WHAT THIS EXERCISE ASKS —
a: Translate this sentence from the bylaws excerpt into Spanish: "The President shall appoint the four (4) Regular members of the Nominating Committee."
b: According to the bylaws excerpt, how many Regular members make up the Nominating Committee?
c: Please continue the bylaws excerpt, picking up after its final sentence.
DOCUMENT TEXT below:
Section 6. Executive Committee.
(A) The Executive Committee shall have the authority to act on behalf of the Board of Directors according to the policies and instructions of the Board of Directors. The Executive Committee shall report such actions in full at the next Board of Directors meeting.
(B) The Executive Committee shall consist of the President, President-elect, Secretary, Treasurer, and the Immediate Past President. The Executive Director shall be Secretary ex-officio, without vote.
(C) A call for a special meeting of the Executive Committee that requires a physical presence shall state the purpose, time, and place of the meeting, and shall be issued by mail/email at least five (5) days in advance of such meeting.

Article VII Duties of the Executive Director

Duties of the Executive Director shall be to carry out the policies and programs of the association in accordance with the articles of incorporation, the bylaws and the policies of the Board of Directors.

Article VIII Nominations

Section 1. Nominating Committee.
(A) There shall be a Nominating Committee consisting of five (5) Regular members including the chair. The Immediate Past President shall serve as chair. In the event of the unavailability of the Immediate Past President to serve, the chair of the Nominating Committee shall be appointed by the President from the Regular members.. The President-elect shall be an ex-officio, non-voting member of the Nominating Committee.
(B) The President shall appoint the four (4) Regular members of the Nominating Committee. Each member of the Nominating Committee shall serve a one-year (1) term.
Section 2. Nominating Committee Procedure.
(A) Not later than ninety (90) days before the Annual Meeting of the Society, the Nominating Committee shall request from Regular members, names for consideration for the offices of President-elect, Secretary, and Treasurer and for expiring positions on the Board of Directors. Such names must be submitted in writing and received by the Executive Director not later than sixty (60) days before the annual meeting, accompanied by a brief summary of each candidate’s qualifications.
(B) The Nominating Committee shall, not later than forty-five (45) days before the annual meeting, consider and submit qualified candidates to the Board of Directors and the Regular members.
End of DOCUMENT TEXT.
COLLECTED MATERIAL below:
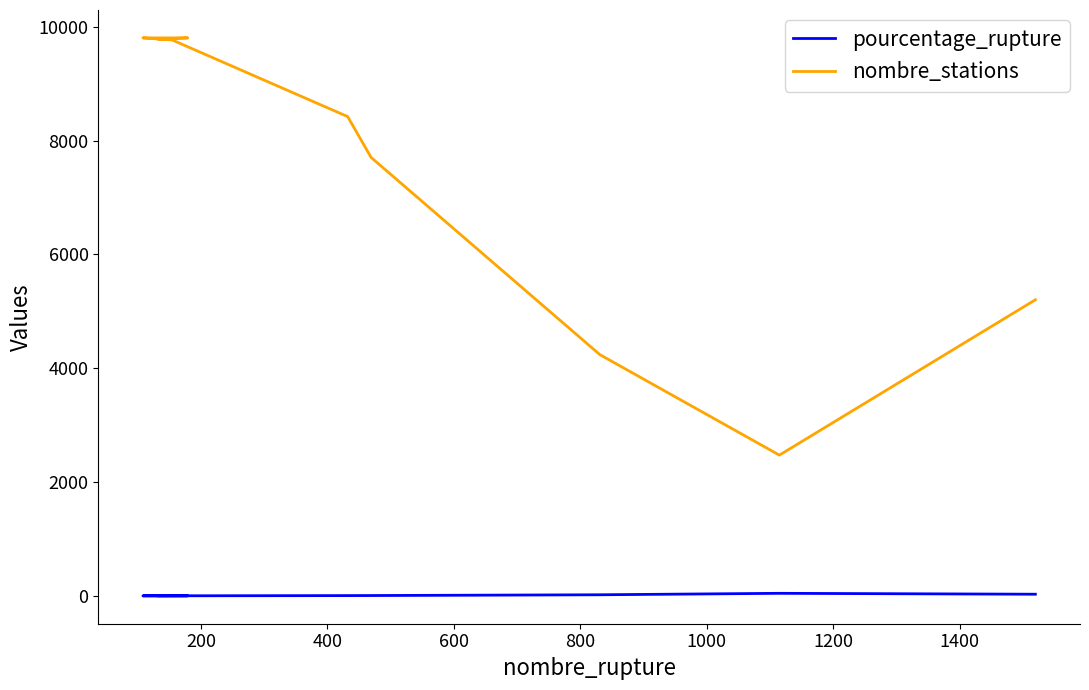

Reading left to right, transcribe all the data shown in this chart.

pourcentage_rupture: 1.4	1.8	1.1	1.6	5.1	6.1	19.6	45.1	29.2
nombre_stations: 9781.0	9803.0	9803.0	9768.0	8420.0	7703.0	4238.0	2473.0	5202.0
End of COLLECTED MATERIAL.
OUTPUTS FOR THE TASKS —
a: El Presidente nombrará a los cuatro (4) miembros regulares del Comité de Nominaciones.

b: Five (5) Regular members, including the chair.

c:
(C) Additional candidates for Directors may be placed in nomination by any Regular member by filing a written petition signed by a minimum of five (5) Regular members. This petition shall be filed with the Executive Director and received by the Society no later than thirty (30) days before the annual meeting of the Society.
(D) The Nominating Committee and the Executive Director shall certify any candidates qualifying for nomination by petition, and shall prepare the official ballot for the election of President-elect, Secretary, and Treasurer and for other positions on the Board of Directors.

Article IX Elections & Voting

Section 1. Election of Officers and Board Members
(A) The Election of Officers and Board members shall be by mail or electronic ballot. The Executive Director shall send the official ballots to all Regular members not later than 25 days before the Annual Meeting.
Section 2. Proxy. Voting rights of a Regular member may not be delegated to another member nor exercised by proxy.
Section 3. Voting Majority. Unless otherwise specifically provided by these bylaws, any questions shall be decided by a simple majority of the votes cast.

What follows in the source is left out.